Hutchison's bill just pandering to anti-tollers?

Link to article here. Considering this bill does nothing to stop TxDOT’s trickery of bulldozing and rebuilding highways so they can toll them and allows them to continue to bend the plain meaning of words, for once I agree with Peter Samuel on something…

Hutchinson flip flop – says toll prohibition bills don’t really prohibit tolling
Toll Road News
9/13/07
Texas senator Kay Bailey Hutchinson (Repub) has now issued a statement claiming that none of her “toll prohibition bills” really prohibit tolling! A statement of Sept 12 from her office says: “Efforts to toll newly constructed lanes or new highways would not be prohibited in Sen Hutchinson’s amendment (S AMDT 2825 to HR3074), or in S2109 or HR3510.”

“I’ve long believed that if local communities and the state want to come together and build a toll road, they should be able to do it,” she is quoted.
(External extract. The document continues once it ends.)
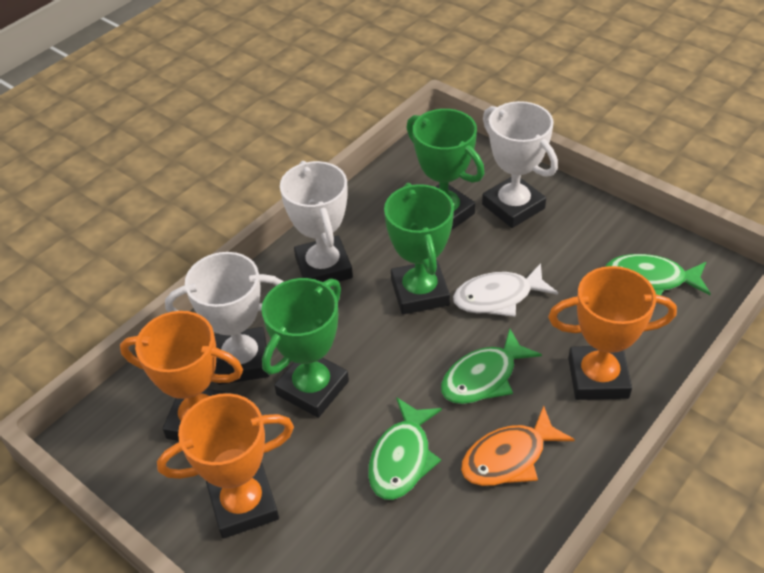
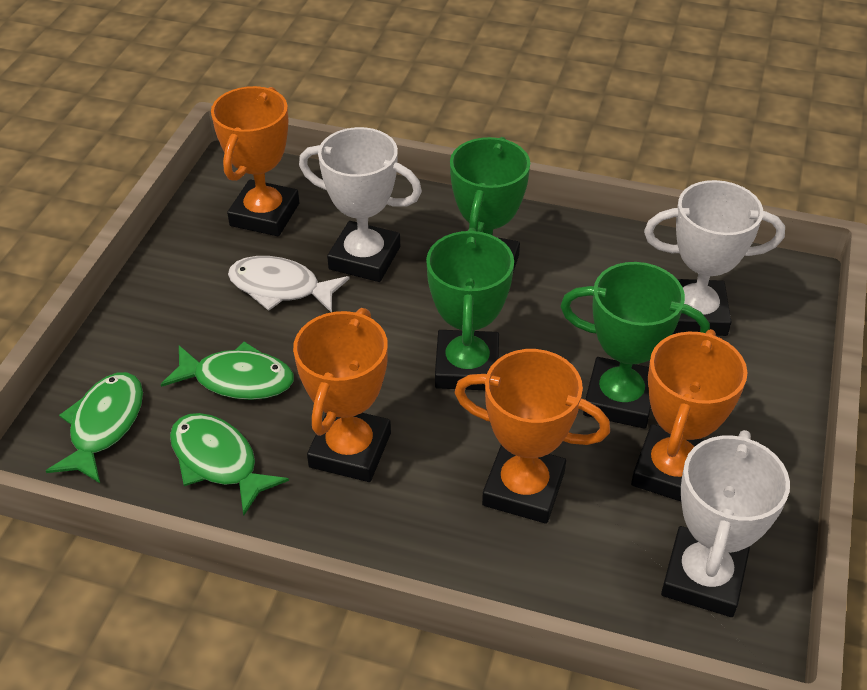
orange fish: [461,406,575,486] = 1 -> none = 0
orange trophy: [120,311,243,441] [157,393,294,539] [548,266,677,400] = 3 -> [211,86,299,236] [293,308,391,482] [454,349,610,524] [631,329,748,501] = 4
see http://hutchison.senate.gov/pr091207a.html

The main purpose of the ambiguous Hutchinson bills seems to be to reassure every constituency – pro and anti toll and in-between – that Senator Hutchinson is on their side.

It’s a giant pander.

When is road new and when is it existing – Clintonian parsing used to obfuscate

We are told the reference in Hutchinson’s S2019 to prohibiting tolls on existing interstates does not preclude toll financing of the reconstruction of an existing interstate since the toll would be on a new highway in the sense of new pavement and bridges not on the existing pavement and bridges.

All the bill would do, under this interpretation, would be to prohibit imposing a toll on old pavement while doing nothing to reconstruct it. In other words it would outlaw imposing tolls and then abandoning the highway – something no highway operator would do anyway. Every real world state DOT, public toll authority or concessionaire will have plans for reconstruction as the road deteriorates and needs improvements.

The road oncer myth too

The confusion may not be entirely a pandering effort to make friends with opposites and to have it both ways for political purposes, but also a failure to understand roads. Widespread is the oncer myth, the false notion of a road as something that is built and paid for – the ribbon-cutter’s perspective.

In reality roads are being constantly rebuilt so they go on costing and the earlier payments were for capital structures now being lost to the rigors of weather, the pounding of trucks and obsolescence. Motorists don’t pay just once or twice for a road but repeatedly over the years.

“Protected from paying twice”

Hutchinson’s statement claims the amendment of hers to a US appropriations bill “protect(s) Texas taxpayers from paying twice for a highway.” Her statement contains peans of praise from state senator Robert Nichols hailing her as “a hero to every Texas driver.”

And state rep Lois Kolkhurst who led the moratorium so-called in the Texas legislature is quoted: “I deeply thank Sen. Hutchison for being a voice of reason on this issue. Asking Texans to pay twice for the same road violates the trust that should exist between people and government.”

This is blather.

Texas DOT already had a policy in place which rules out tolls on existing lanes. It has been TxDOT policy to only toll new lanes on existing roads, and Hutchinson now insists her bills place no obstacles in the way of that.

Strawman there.

And federal law already limits tolling of interstates to approved reconstruction or congestion pricing projects.

The Hutchinson amendment (2845/HR3074) merely prohibits the use of federal FY2008 funds from being used to consider imposition of tolls on existing “federal highway facilities” in Texas. Her initial amendment covered the whole of the US but she quietly added a phrase limiting the coverage of her bill to her own state, apparently because opposition was developing (especially from Pennsylvania over I-80).

Federal highway facilities are defined in Hutchinson’s bills as interstates (in S2019) and also in the appropriations amendment 2845 also as “any United States highway,” apparently a reference to US routes.

All these “federal highway facilities” are in reality state owned, state operated and state maintained roads, though they have received varying amounts of federal funding, environmental permits and route designations.

In the 2845 amendment an exemption is specified for Sec 1216 (b) of TEA21 which provides for tolling under an Interstate System Reconstruction and Rehabilitation Pilot Program.

see http://www.fhwa.dot.gov/tea21/h240subb.htm#1216

The posturing moves soon to the US House of Representatives.